Top of Recorded information

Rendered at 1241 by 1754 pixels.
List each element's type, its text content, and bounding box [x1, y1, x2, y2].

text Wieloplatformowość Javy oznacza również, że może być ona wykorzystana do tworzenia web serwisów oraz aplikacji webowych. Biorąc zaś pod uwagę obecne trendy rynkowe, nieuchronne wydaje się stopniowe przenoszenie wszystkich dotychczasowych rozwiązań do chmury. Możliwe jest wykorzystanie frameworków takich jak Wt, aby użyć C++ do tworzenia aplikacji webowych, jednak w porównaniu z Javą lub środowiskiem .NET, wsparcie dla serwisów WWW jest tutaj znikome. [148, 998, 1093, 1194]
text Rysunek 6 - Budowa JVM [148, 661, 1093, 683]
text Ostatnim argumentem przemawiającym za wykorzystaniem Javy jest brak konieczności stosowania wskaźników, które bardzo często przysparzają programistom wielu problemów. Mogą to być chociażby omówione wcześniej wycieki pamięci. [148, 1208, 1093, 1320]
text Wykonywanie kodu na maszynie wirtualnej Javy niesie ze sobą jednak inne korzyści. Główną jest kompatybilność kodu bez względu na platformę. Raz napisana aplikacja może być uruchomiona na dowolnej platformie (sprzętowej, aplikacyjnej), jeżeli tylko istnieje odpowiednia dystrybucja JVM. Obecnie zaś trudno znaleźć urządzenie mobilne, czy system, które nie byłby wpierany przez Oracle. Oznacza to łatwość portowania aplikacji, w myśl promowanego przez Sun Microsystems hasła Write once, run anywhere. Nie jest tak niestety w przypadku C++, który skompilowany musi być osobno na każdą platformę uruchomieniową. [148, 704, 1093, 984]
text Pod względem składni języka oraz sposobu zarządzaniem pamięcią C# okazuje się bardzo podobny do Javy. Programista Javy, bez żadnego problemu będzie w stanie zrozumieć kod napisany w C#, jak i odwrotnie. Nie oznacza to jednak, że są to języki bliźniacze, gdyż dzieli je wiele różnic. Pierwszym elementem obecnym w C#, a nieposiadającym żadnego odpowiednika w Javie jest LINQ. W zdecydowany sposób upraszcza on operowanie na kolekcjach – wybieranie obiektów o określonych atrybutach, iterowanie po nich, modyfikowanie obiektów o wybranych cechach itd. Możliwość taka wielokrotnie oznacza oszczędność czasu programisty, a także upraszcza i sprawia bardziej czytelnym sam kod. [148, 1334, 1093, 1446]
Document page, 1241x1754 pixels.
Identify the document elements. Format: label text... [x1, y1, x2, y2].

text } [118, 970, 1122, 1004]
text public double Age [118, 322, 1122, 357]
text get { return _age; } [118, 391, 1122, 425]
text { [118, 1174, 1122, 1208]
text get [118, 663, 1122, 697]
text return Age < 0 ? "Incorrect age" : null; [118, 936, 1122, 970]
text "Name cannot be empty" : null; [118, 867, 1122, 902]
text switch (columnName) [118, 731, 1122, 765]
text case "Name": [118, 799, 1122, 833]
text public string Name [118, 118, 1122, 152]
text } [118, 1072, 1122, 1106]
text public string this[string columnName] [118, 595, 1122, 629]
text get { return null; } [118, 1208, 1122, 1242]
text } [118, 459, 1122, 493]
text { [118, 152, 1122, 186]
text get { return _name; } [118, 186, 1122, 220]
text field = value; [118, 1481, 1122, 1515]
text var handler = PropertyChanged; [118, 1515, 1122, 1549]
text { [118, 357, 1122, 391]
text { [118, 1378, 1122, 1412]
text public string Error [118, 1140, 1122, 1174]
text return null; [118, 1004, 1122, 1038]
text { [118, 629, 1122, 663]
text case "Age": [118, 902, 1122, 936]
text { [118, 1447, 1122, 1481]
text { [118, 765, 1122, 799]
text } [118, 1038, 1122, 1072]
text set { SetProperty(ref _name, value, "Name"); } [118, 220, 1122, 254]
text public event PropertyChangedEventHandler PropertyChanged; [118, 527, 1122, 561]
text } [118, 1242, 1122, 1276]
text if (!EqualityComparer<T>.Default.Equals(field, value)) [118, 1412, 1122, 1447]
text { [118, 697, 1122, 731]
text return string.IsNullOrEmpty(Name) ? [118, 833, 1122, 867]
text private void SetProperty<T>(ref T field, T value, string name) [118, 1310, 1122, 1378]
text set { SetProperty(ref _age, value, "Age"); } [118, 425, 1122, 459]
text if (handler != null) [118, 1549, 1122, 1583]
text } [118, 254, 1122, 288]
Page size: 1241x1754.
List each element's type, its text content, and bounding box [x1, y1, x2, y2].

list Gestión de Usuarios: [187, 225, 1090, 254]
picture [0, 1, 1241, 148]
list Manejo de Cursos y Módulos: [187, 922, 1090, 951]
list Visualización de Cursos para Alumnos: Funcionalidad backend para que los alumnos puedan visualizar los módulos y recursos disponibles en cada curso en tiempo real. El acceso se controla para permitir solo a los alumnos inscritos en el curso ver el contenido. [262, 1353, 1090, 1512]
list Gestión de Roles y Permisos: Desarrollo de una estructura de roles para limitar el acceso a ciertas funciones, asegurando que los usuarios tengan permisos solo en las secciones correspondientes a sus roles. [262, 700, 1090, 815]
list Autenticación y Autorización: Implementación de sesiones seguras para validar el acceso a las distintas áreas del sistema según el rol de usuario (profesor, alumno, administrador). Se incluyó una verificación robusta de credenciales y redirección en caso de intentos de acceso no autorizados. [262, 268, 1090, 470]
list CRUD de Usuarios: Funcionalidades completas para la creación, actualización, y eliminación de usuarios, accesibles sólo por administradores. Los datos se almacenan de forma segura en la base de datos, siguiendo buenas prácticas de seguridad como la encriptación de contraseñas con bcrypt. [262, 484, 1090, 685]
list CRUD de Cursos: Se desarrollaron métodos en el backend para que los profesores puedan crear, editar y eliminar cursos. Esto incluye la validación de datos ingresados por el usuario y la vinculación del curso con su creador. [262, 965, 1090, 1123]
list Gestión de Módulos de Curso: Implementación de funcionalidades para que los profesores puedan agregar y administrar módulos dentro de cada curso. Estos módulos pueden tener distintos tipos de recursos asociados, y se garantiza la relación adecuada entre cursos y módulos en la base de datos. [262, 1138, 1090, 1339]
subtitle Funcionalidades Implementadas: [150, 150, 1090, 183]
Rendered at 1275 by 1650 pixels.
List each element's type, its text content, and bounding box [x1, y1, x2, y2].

Bottom of Recorded information

→ **What needs to be done**
Transcribe every line above, character for character.

→ **Final answer**
Rendered at 1241 by 1754 pixels.
List each element's type, its text content, and bounding box [x1, y1, x2, y2].

text Wieloplatformowość Javy oznacza również, że może być ona wykorzystana do tworzenia web serwisów oraz aplikacji webowych. Biorąc zaś pod uwagę obecne trendy rynkowe, nieuchronne wydaje się stopniowe przenoszenie wszystkich dotychczasowych rozwiązań do chmury. Możliwe jest wykorzystanie frameworków takich jak Wt, aby użyć C++ do tworzenia aplikacji webowych, jednak w porównaniu z Javą lub środowiskiem .NET, wsparcie dla serwisów WWW jest tutaj znikome. [148, 998, 1093, 1194]
text Rysunek 6 - Budowa JVM [148, 661, 1093, 683]
text Ostatnim argumentem przemawiającym za wykorzystaniem Javy jest brak konieczności stosowania wskaźników, które bardzo często przysparzają programistom wielu problemów. Mogą to być chociażby omówione wcześniej wycieki pamięci. [148, 1208, 1093, 1320]
text Wykonywanie kodu na maszynie wirtualnej Javy niesie ze sobą jednak inne korzyści. Główną jest kompatybilność kodu bez względu na platformę. Raz napisana aplikacja może być uruchomiona na dowolnej platformie (sprzętowej, aplikacyjnej), jeżeli tylko istnieje odpowiednia dystrybucja JVM. Obecnie zaś trudno znaleźć urządzenie mobilne, czy system, które nie byłby wpierany przez Oracle. Oznacza to łatwość portowania aplikacji, w myśl promowanego przez Sun Microsystems hasła Write once, run anywhere. Nie jest tak niestety w przypadku C++, który skompilowany musi być osobno na każdą platformę uruchomieniową. [148, 704, 1093, 984]
text Pod względem składni języka oraz sposobu zarządzaniem pamięcią C# okazuje się bardzo podobny do Javy. Programista Javy, bez żadnego problemu będzie w stanie zrozumieć kod napisany w C#, jak i odwrotnie. Nie oznacza to jednak, że są to języki bliźniacze, gdyż dzieli je wiele różnic. Pierwszym elementem obecnym w C#, a nieposiadającym żadnego odpowiednika w Javie jest LINQ. W zdecydowany sposób upraszcza on operowanie na kolekcjach – wybieranie obiektów o określonych atrybutach, iterowanie po nich, modyfikowanie obiektów o wybranych cechach itd. Możliwość taka wielokrotnie oznacza oszczędność czasu programisty, a także upraszcza i sprawia bardziej czytelnym sam kod. [148, 1334, 1093, 1446]
Document page, 1241x1754 pixels.
Identify the document elements. Format: label text... [x1, y1, x2, y2].

text } [118, 970, 1122, 1004]
text public double Age [118, 322, 1122, 357]
text get { return _age; } [118, 391, 1122, 425]
text { [118, 1174, 1122, 1208]
text get [118, 663, 1122, 697]
text return Age < 0 ? "Incorrect age" : null; [118, 936, 1122, 970]
text "Name cannot be empty" : null; [118, 867, 1122, 902]
text switch (columnName) [118, 731, 1122, 765]
text case "Name": [118, 799, 1122, 833]
text public string Name [118, 118, 1122, 152]
text } [118, 1072, 1122, 1106]
text public string this[string columnName] [118, 595, 1122, 629]
text get { return null; } [118, 1208, 1122, 1242]
text } [118, 459, 1122, 493]
text { [118, 152, 1122, 186]
text get { return _name; } [118, 186, 1122, 220]
text field = value; [118, 1481, 1122, 1515]
text var handler = PropertyChanged; [118, 1515, 1122, 1549]
text { [118, 357, 1122, 391]
text { [118, 1378, 1122, 1412]
text public string Error [118, 1140, 1122, 1174]
text return null; [118, 1004, 1122, 1038]
text { [118, 629, 1122, 663]
text case "Age": [118, 902, 1122, 936]
text { [118, 1447, 1122, 1481]
text { [118, 765, 1122, 799]
text } [118, 1038, 1122, 1072]
text set { SetProperty(ref _name, value, "Name"); } [118, 220, 1122, 254]
text public event PropertyChangedEventHandler PropertyChanged; [118, 527, 1122, 561]
text } [118, 1242, 1122, 1276]
text if (!EqualityComparer<T>.Default.Equals(field, value)) [118, 1412, 1122, 1447]
text { [118, 697, 1122, 731]
text return string.IsNullOrEmpty(Name) ? [118, 833, 1122, 867]
text private void SetProperty<T>(ref T field, T value, string name) [118, 1310, 1122, 1378]
text set { SetProperty(ref _age, value, "Age"); } [118, 425, 1122, 459]
text if (handler != null) [118, 1549, 1122, 1583]
text } [118, 254, 1122, 288]
Page size: 1241x1754.
List each element's type, its text content, and bounding box [x1, y1, x2, y2].

list Gestión de Usuarios: [187, 225, 1090, 254]
picture [0, 1, 1241, 148]
list Manejo de Cursos y Módulos: [187, 922, 1090, 951]
list Visualización de Cursos para Alumnos: Funcionalidad backend para que los alumnos puedan visualizar los módulos y recursos disponibles en cada curso en tiempo real. El acceso se controla para permitir solo a los alumnos inscritos en el curso ver el contenido. [262, 1353, 1090, 1512]
list Gestión de Roles y Permisos: Desarrollo de una estructura de roles para limitar el acceso a ciertas funciones, asegurando que los usuarios tengan permisos solo en las secciones correspondientes a sus roles. [262, 700, 1090, 815]
list Autenticación y Autorización: Implementación de sesiones seguras para validar el acceso a las distintas áreas del sistema según el rol de usuario (profesor, alumno, administrador). Se incluyó una verificación robusta de credenciales y redirección en caso de intentos de acceso no autorizados. [262, 268, 1090, 470]
list CRUD de Usuarios: Funcionalidades completas para la creación, actualización, y eliminación de usuarios, accesibles sólo por administradores. Los datos se almacenan de forma segura en la base de datos, siguiendo buenas prácticas de seguridad como la encriptación de contraseñas con bcrypt. [262, 484, 1090, 685]
list CRUD de Cursos: Se desarrollaron métodos en el backend para que los profesores puedan crear, editar y eliminar cursos. Esto incluye la validación de datos ingresados por el usuario y la vinculación del curso con su creador. [262, 965, 1090, 1123]
list Gestión de Módulos de Curso: Implementación de funcionalidades para que los profesores puedan agregar y administrar módulos dentro de cada curso. Estos módulos pueden tener distintos tipos de recursos asociados, y se garantiza la relación adecuada entre cursos y módulos en la base de datos. [262, 1138, 1090, 1339]
subtitle Funcionalidades Implementadas: [150, 150, 1090, 183]
Rendered at 1275 by 1650 pixels.
List each element's type, its text content, and bounding box [x1, y1, x2, y2].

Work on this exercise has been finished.